What you should do: Every line of the records that holds the word "lines" should be copied out.

━━━━━ Data

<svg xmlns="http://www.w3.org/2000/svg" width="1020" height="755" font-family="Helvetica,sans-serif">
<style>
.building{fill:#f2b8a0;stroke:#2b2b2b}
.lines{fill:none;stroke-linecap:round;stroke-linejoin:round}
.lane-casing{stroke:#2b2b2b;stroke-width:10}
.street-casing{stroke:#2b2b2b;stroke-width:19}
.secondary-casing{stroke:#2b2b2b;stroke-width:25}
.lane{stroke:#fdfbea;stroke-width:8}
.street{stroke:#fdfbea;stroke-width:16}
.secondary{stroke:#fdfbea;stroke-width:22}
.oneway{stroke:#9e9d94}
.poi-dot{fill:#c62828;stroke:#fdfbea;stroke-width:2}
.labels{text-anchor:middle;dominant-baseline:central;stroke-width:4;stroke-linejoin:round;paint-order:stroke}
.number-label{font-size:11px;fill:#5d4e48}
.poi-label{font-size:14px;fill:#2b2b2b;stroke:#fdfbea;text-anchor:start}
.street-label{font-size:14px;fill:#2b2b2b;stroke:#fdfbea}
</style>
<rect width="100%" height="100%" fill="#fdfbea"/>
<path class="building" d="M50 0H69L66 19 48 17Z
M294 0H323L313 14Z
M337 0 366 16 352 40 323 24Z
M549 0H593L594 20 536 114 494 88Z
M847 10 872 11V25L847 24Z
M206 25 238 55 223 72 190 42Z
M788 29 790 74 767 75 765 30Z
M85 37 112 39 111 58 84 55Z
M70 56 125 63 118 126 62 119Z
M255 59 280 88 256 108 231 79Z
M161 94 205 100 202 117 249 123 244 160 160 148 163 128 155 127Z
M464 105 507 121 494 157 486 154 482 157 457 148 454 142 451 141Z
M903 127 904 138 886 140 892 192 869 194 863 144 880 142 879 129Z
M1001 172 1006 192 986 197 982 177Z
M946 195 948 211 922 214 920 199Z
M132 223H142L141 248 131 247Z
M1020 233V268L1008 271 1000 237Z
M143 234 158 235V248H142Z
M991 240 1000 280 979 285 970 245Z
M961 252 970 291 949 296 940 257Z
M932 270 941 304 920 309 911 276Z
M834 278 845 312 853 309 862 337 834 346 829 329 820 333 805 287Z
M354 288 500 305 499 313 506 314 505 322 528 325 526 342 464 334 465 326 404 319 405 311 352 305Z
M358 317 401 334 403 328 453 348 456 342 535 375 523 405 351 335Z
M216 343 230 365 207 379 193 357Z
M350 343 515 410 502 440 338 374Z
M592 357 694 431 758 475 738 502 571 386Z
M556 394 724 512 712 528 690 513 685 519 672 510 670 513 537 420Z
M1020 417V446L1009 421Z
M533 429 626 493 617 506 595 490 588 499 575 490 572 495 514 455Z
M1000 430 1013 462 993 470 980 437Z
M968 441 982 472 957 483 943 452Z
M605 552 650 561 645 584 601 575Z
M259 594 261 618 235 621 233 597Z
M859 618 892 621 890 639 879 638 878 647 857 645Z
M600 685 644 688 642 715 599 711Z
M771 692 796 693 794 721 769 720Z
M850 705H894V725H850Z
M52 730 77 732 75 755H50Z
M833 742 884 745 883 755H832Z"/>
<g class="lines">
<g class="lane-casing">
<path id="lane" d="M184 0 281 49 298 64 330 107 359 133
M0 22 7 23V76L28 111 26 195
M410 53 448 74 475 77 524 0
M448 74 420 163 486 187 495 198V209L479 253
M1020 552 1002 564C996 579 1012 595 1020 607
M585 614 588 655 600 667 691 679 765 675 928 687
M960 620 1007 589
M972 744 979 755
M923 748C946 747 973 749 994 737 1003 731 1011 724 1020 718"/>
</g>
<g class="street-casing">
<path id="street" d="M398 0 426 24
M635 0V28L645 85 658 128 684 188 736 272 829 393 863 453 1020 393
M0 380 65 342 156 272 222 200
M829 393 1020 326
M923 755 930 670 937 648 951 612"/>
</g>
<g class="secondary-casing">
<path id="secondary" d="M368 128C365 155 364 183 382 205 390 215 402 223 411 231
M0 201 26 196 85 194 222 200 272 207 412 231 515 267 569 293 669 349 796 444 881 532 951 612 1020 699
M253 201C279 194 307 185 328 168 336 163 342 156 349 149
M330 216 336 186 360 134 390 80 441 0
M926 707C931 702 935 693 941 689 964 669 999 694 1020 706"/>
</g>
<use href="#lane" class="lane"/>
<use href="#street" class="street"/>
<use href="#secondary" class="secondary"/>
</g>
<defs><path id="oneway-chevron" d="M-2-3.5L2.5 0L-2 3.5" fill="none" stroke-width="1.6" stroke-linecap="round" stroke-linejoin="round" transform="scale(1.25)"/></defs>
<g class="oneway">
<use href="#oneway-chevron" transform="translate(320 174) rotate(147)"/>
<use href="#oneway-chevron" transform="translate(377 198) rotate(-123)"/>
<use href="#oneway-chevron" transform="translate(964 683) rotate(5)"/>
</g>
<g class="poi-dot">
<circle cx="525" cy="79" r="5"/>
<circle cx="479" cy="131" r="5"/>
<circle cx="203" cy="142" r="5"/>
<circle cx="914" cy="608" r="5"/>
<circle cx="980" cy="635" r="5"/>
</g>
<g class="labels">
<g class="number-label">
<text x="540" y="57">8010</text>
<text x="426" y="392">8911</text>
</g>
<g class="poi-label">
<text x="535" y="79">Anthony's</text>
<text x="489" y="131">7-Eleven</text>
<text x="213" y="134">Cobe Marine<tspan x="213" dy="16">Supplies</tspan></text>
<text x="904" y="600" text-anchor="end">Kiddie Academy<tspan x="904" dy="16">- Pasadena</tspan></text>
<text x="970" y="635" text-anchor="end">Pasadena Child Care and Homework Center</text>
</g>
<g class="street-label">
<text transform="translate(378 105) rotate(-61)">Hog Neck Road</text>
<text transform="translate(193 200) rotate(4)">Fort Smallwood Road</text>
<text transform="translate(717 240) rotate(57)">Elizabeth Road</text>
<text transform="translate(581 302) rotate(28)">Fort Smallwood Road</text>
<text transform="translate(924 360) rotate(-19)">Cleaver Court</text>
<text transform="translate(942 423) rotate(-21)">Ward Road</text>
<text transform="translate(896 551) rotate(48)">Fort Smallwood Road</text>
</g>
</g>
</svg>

━━━━━━━━━━

Expected output:
.lines{fill:none;stroke-linecap:round;stroke-linejoin:round}
<g class="lines">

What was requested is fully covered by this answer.